Daniel Habel, président de la Fédération de l’UPA du Centre-du-Québec

Les agriculteurs critiquent Ottawa

TROIS-RIVIÈRES — Réunis mercredi en assemblée générale annuelle à Drummondville, les producteurs agricoles du Centre-du-Québec ont unanimement dénoncé l’attitude du gouvernement fédéral «qui utilise l’agriculture comme monnaie d’échange dans les accords commerciaux».

Des représentants de toutes les MRC de la région et des représentants régionaux de toutes les productions sous gestion de l’offre étaient présents pour accorder leur appui sans équivoque aux agriculteurs. Il faut dire que le Centre-du-Québec représente 15 % du PIB agricole québécois.

Le plus récent accord, conclu le 30 septembre dernier, a vu, dit-on, le Canada «faire de nouvelles concessions sur le dos des agriculteurs, entraînant une instabilité économique, augmentant le stress et la détresse psychologique chez nos familles agricoles et contribuant inévitablement à dévitaliser nos milieux ruraux».

Combiné à l’Accord économique et commercial global entre l’Union européenne et le Canada et à l’Accord de partenariat transpacifique, les concessions du Canada totalisent maintenant près de 9 % dans le secteur laitier seulement.

«Les productions sous gestion de l’offre sont très présentes chez nous et jouent un rôle déterminant dans l’occupation dynamique de notre territoire. Quand on déstabilise des productions aussi importantes, c’est tout le secteur agricole et para-agricole qui s’effrite. C’est un véritable effet domino et il faut que ça cesse», a déclaré le président de la Fédération de l’UPA du Centre-du-Québec, Daniel Habel.

Plus concrètement, les producteurs demandent au gouvernement fédéral l’application stricte de règles de réciprocité aux frontières canadiennes. Ils veulent la mise en place d’une politique rigoureuse d’identification de l’origine des produits (et des ingrédients) et d’une politique d’achat des produits canadiens.

De plus, ils demandent de retirer de l’Accord tout droit de regard des Américains sur les ententes privées conclues entre les producteurs et les transformateurs canadiens. Ils exigent une compensation de la totalité de leurs pertes financières. Enfin, ils demandent un soutien adéquat pour le développement des communautés rurales, qui sont des victimes collatérales de ces concessions commerciales.

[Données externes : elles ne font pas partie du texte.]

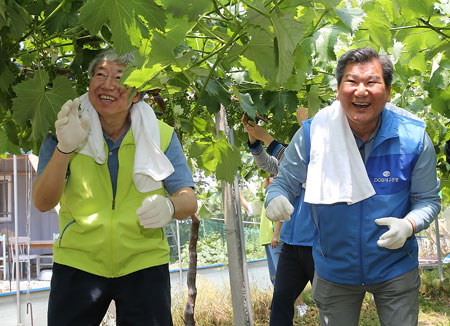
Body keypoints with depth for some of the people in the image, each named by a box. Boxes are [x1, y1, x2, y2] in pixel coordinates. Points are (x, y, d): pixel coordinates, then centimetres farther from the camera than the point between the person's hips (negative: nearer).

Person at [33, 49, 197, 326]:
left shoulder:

«Les producteurs sous gestion de l’offre se disciplinent chaque jour pour produire l’équivalent des besoins des consommateurs, et ce, sans soutien gouvernemental. En plus, ils sont soumis à des règles beaucoup plus strictes que chez nos voisins du sud. Ils n’en peuvent plus de voir leurs efforts sacrifiés par leur gouvernement», conclut M. Habel.